◆ **REQUIRED ACTION**
Transcribe all of the entries, matching each one exactly.
____ DATA PROVIDED
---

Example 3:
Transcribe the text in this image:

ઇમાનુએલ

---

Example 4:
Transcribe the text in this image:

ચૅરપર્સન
________
◆ **EXERCISE RESPONSE**
---

Example 3:
Transcribe the text in this image:

ઇમાનુએલ

---

Example 4:
Transcribe the text in this image:

ચૅરપર્સન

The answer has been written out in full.